- Extrait du document:
Télévision : « Sir Seewoosagur Ramgoolam le destin de Kewal »

À l’occasion du 125e anniversaire de la naissance de feu sir Seewoosagur Ramgoolam, la MBC a diffusé, il y a deux semaines, un documentaire intitulé Ramgoolam : le destin de Kewal, réalisé par Ritvik Neerbun. De par son contenu, son traitement et sa durée – 2 heures 36 ! —, ce documentaire se démarque résolument de tous ceux que la MBC avait coutume de produire. En effet, au fil des années, les différentes directions de la MBC avaient habitué les téléspectateurs à une vision partisane, pour ne pas dire propagandiste, de l’histoire du pays à travers la célébration de ses dirigeants.
Une vision tributaire du parti politique qui était au pouvoir. C’est ainsi qu’à certaines périodes, le rôle de SSR fut diminué, pour ne pas dire occulté, dans les récits historiques diffusés par la MBC, au profit de SAJ. Avec le changement de pouvoir politique, le même traitement réducteur fut accordé à SAJ par la MBC. On mit en opposition ouverte le père de la nation à celui du miracle économique, comme si l’un et l’autre n’avaient pas autant contribué au développement de Maurice ! Et ce, bien souvent par les mêmes journalistes de la MBC habitués à réécrire l’histoire politique avec un tipp-ex ou une gomme élastique pour se faire bien voir du pouvoir du jour. Cette manière de reraconter l’histoire pour glorifier le dirigeant du moment atteignit le sommet du ridicule quand le gouvernement MSM et alliés fit installer à la place du Quai une statue de SAJ ostensiblement plus grande que celle de SSR !

- Extraits de liste:
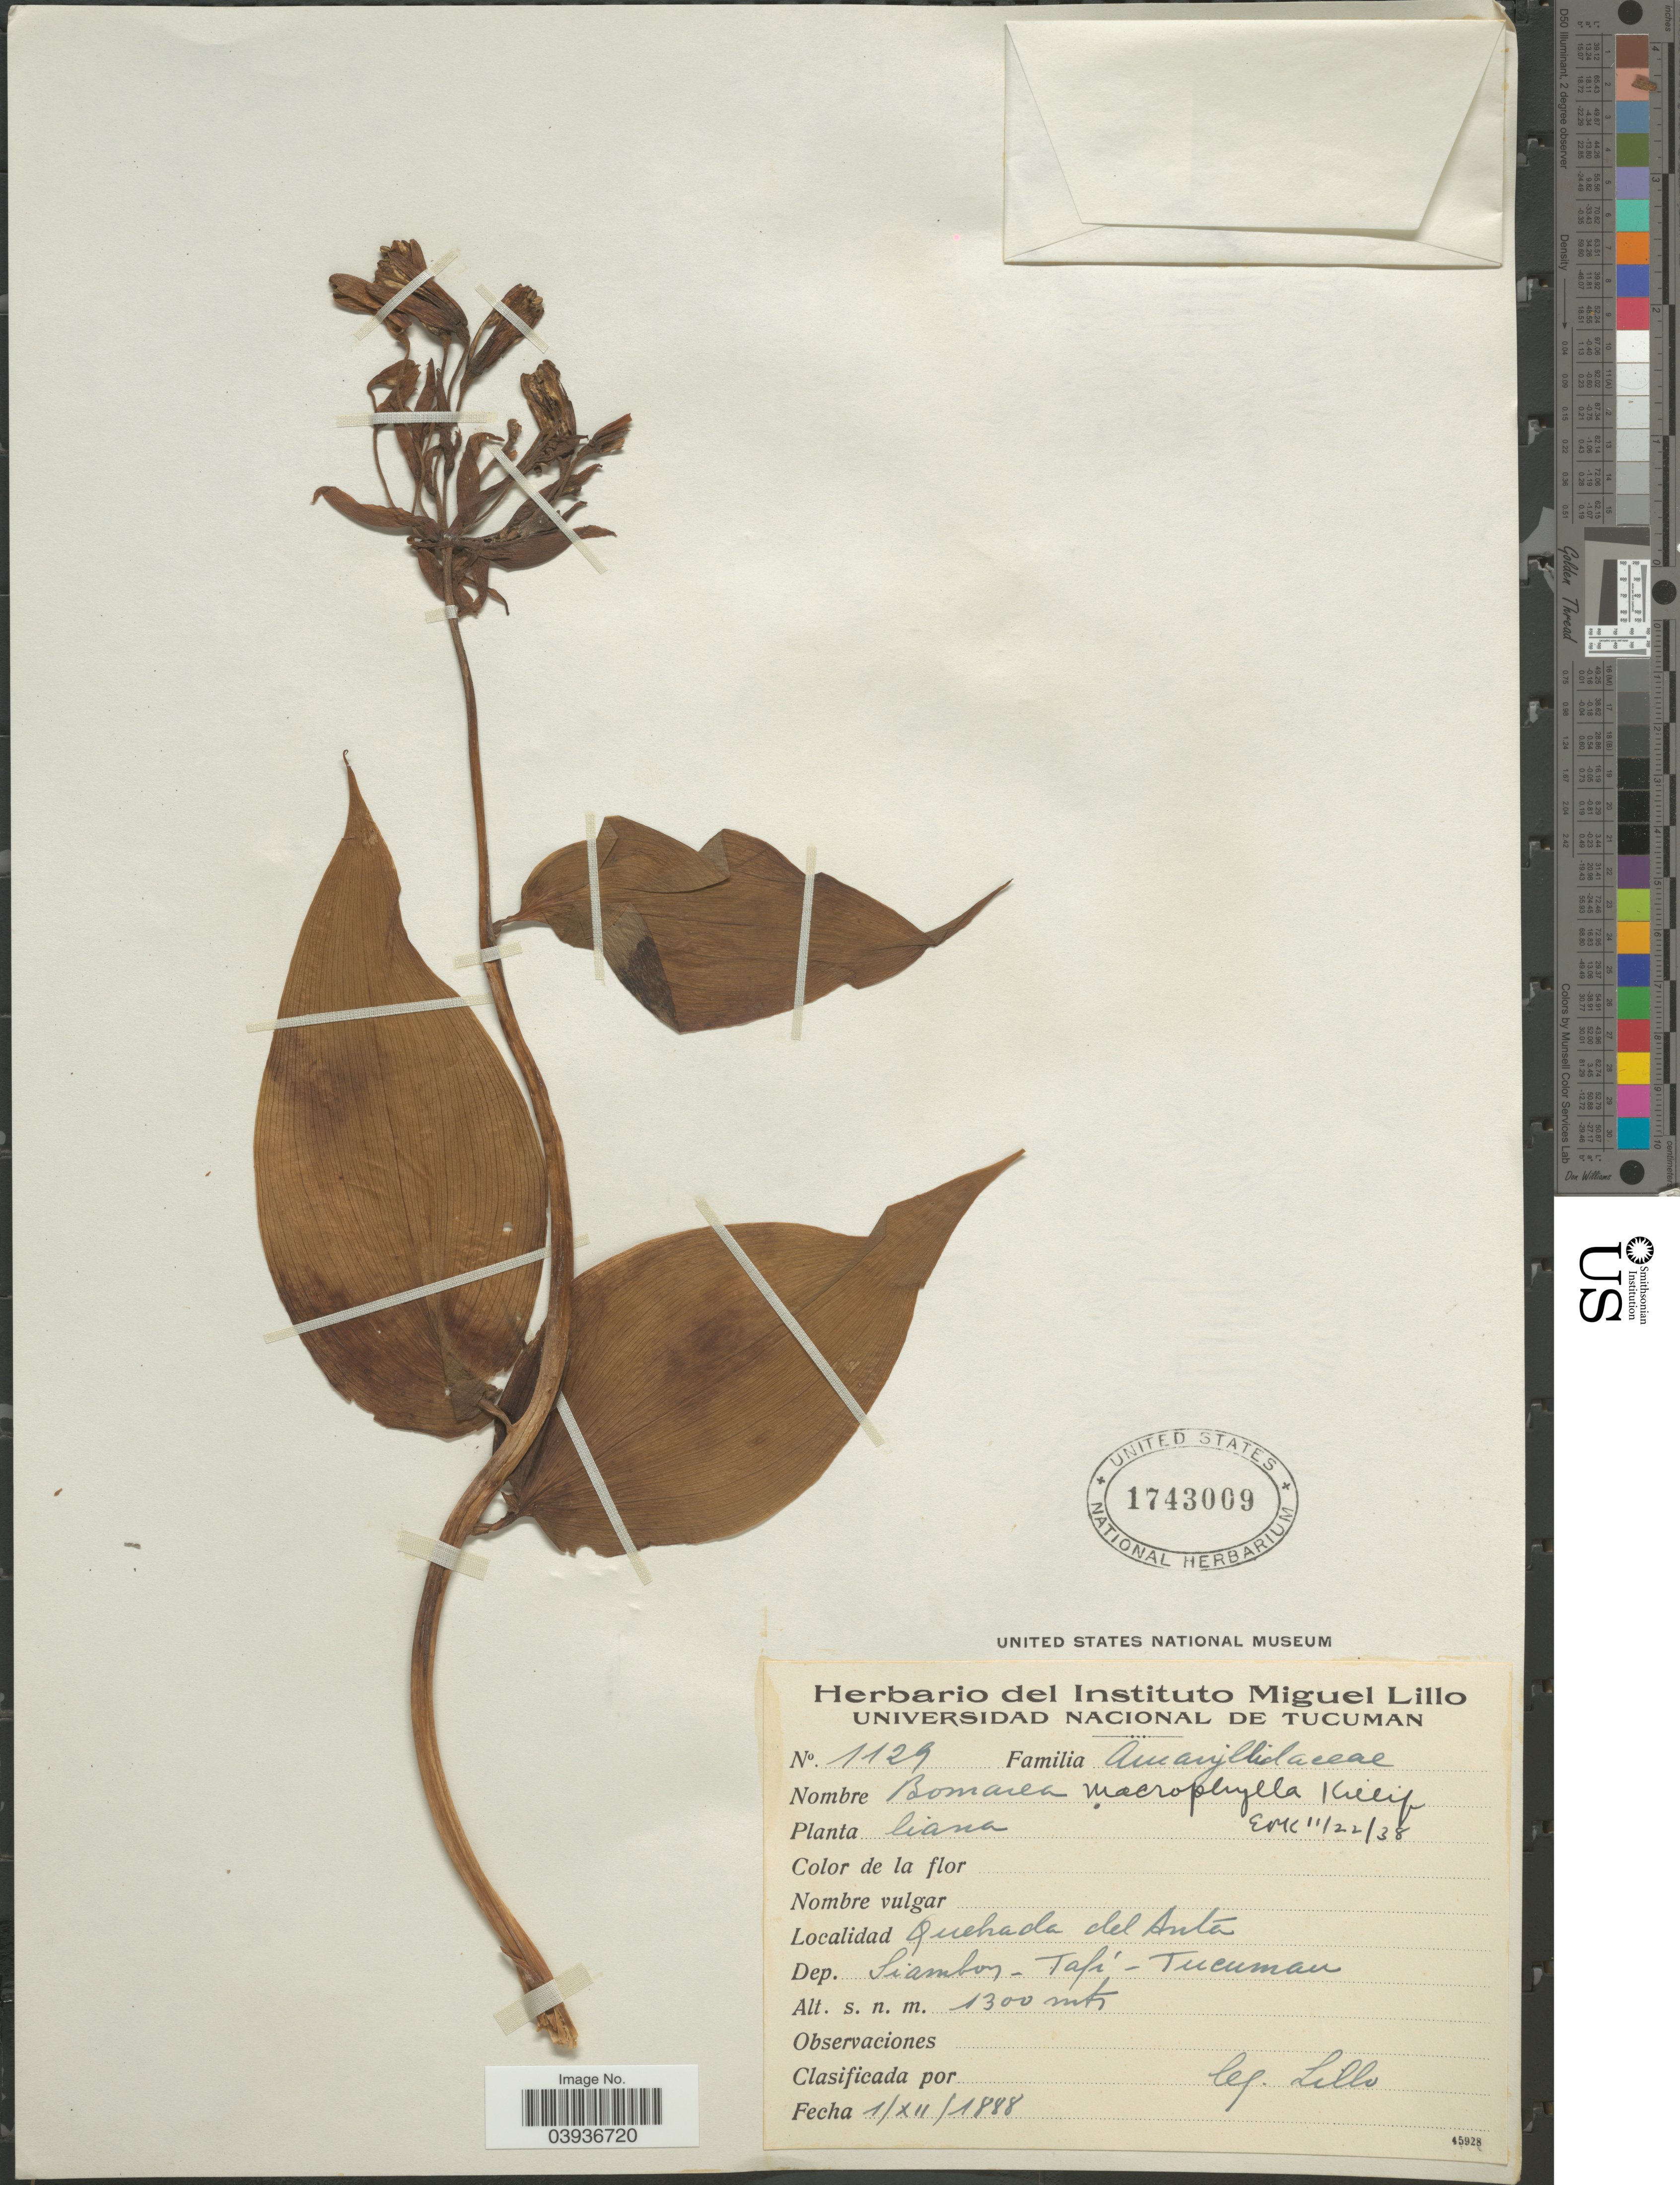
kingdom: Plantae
==
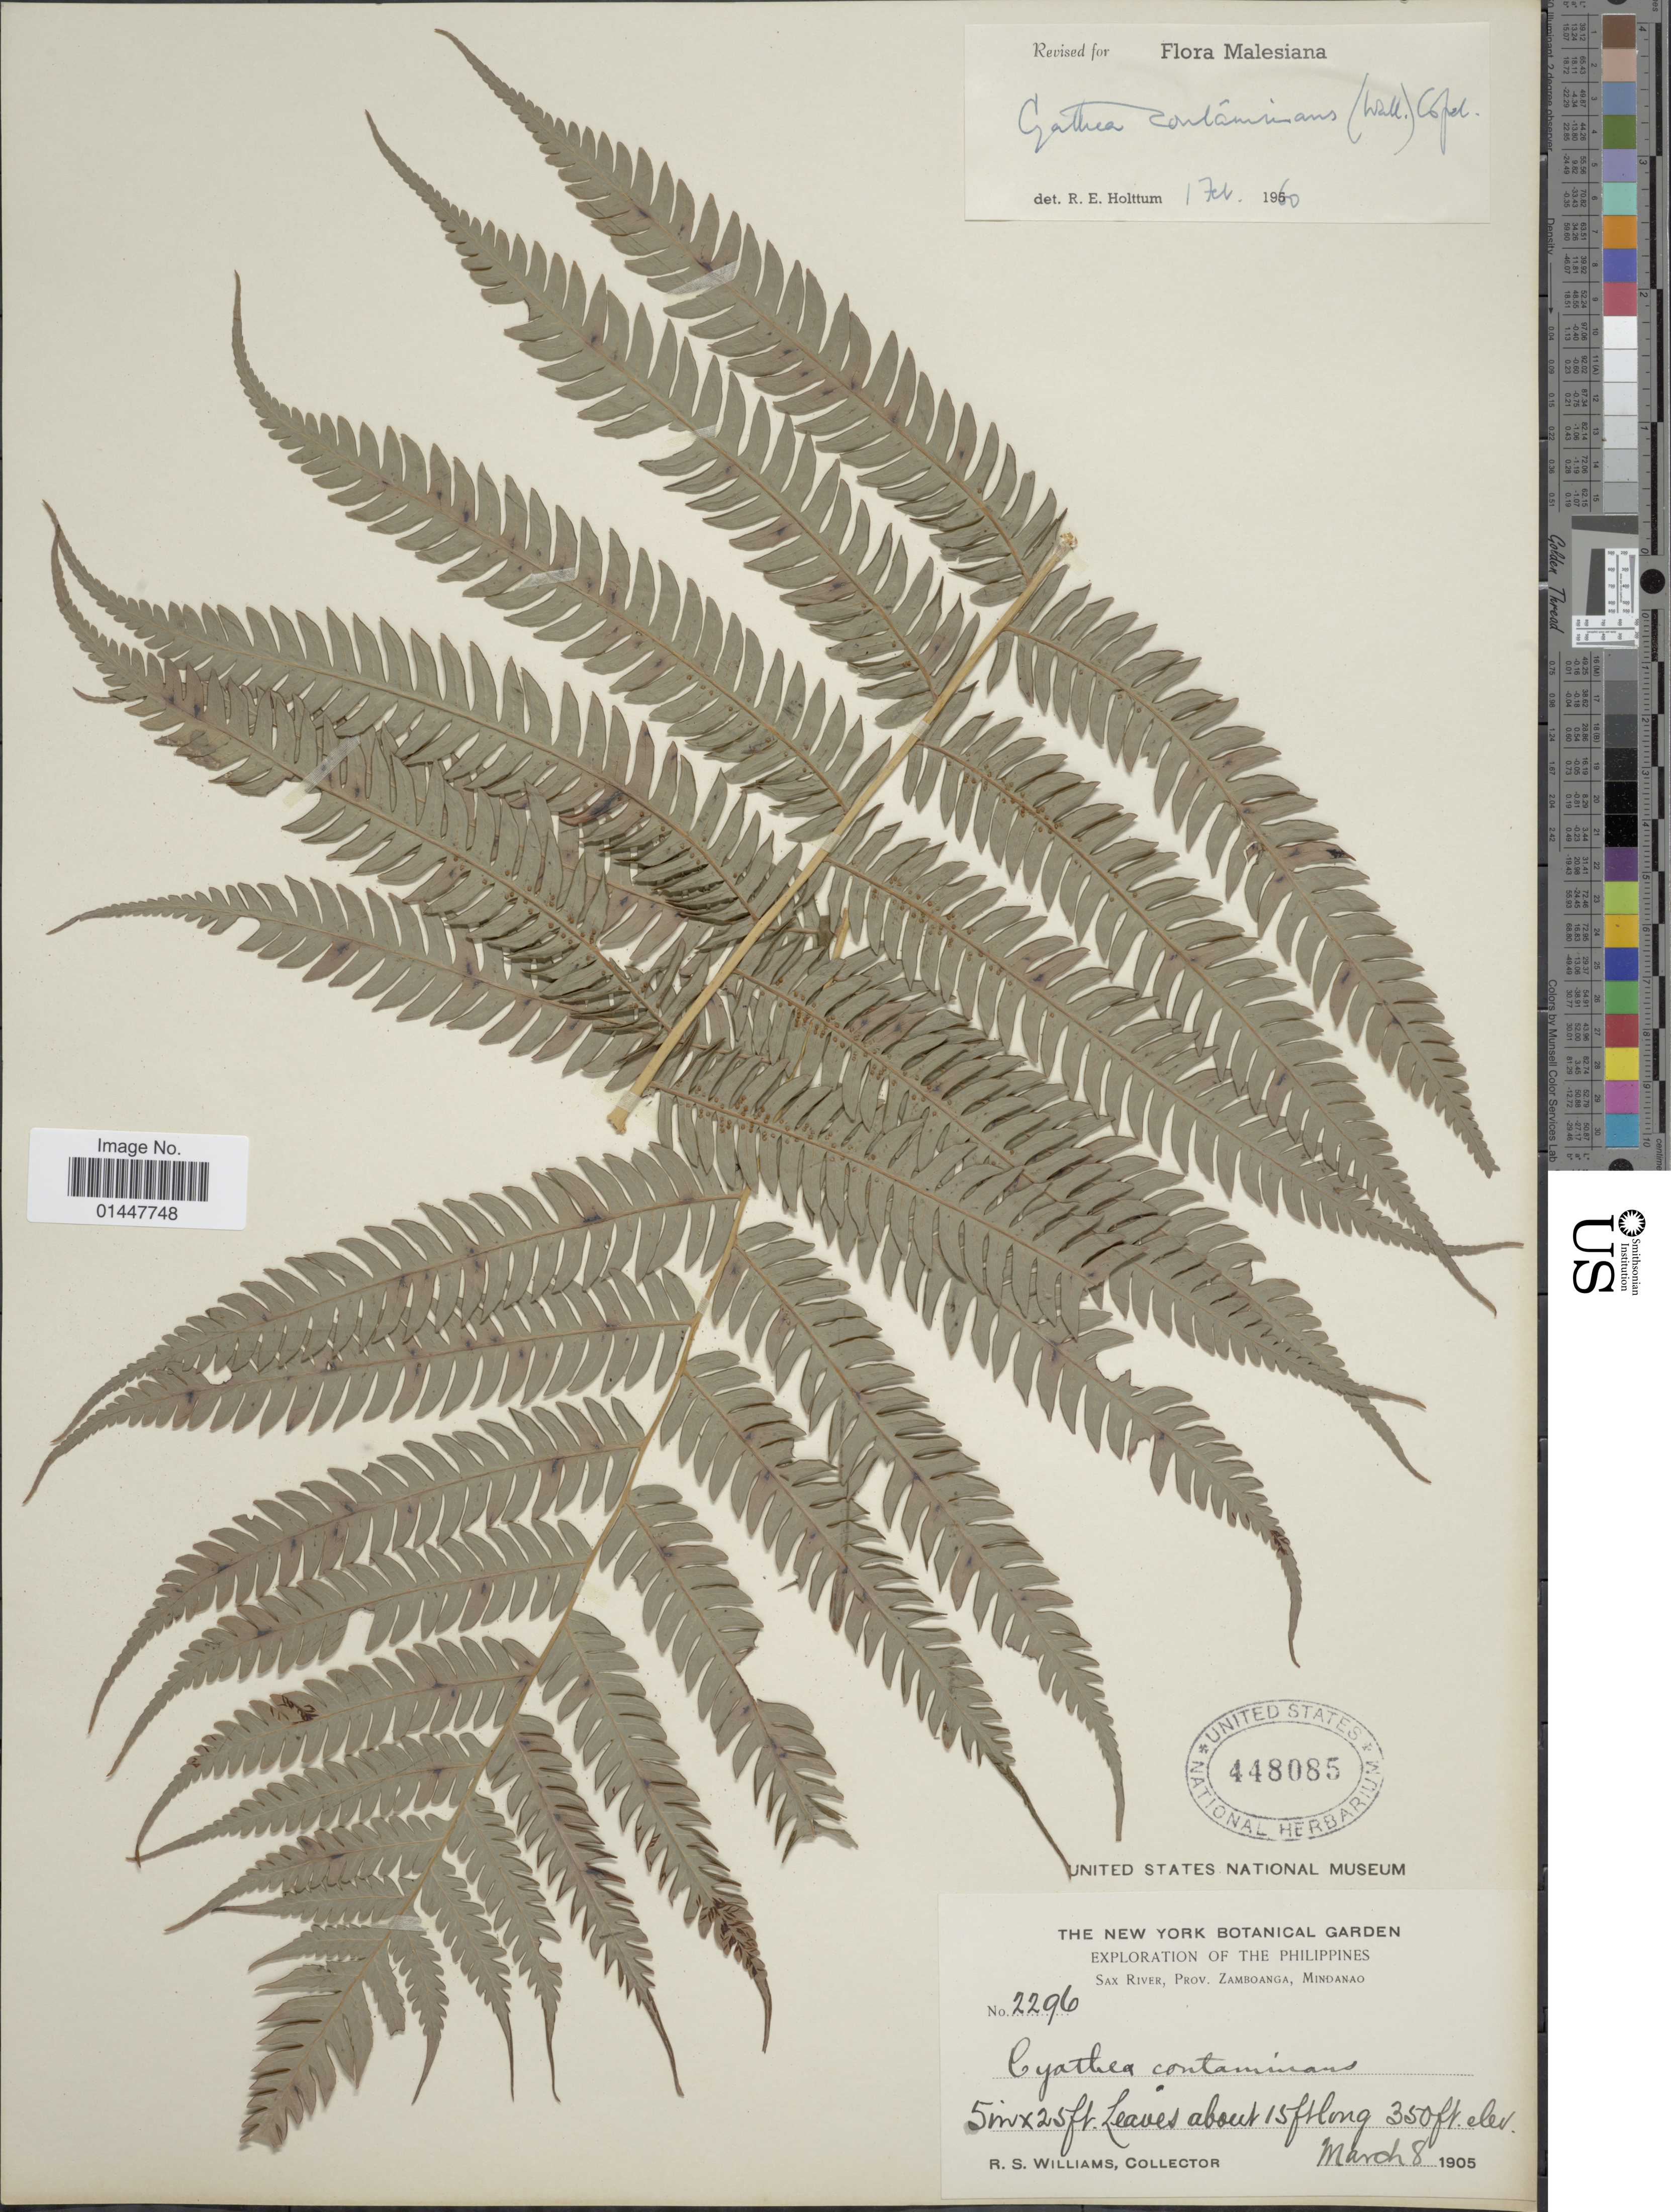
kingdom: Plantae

- Consignes:
(1) Selon l'extrait du document, qui a réalisé le documentaire Ramgoolam : le destin de Kewal ?
(2) Résumez en quelques phrases le paragraphe de l'extrait du document qui commence par « Une vision tributaire », en conservant ses principaux faits.
La liste n'est d'aucune utilité ici.

- Réponses:
(1) Le documentaire a été réalisé par Ritvik Neerbun.

(2) Cette vision dépendait du parti au pouvoir. À certaines périodes, la MBC a minimisé, voire occulté, le rôle de SSR au profit de SAJ, puis elle a réservé le même traitement à SAJ après le changement de pouvoir. Elle a opposé le père de la nation à celui du miracle économique, comme si tous deux n'avaient pas autant contribué au développement de Maurice. Ce travail était souvent fait par les mêmes journalistes, désireux de plaire au pouvoir du jour. Le ridicule a atteint son sommet lorsque le gouvernement MSM et alliés a fait installer place du Quai une statue de SAJ nettement plus grande que celle de SSR.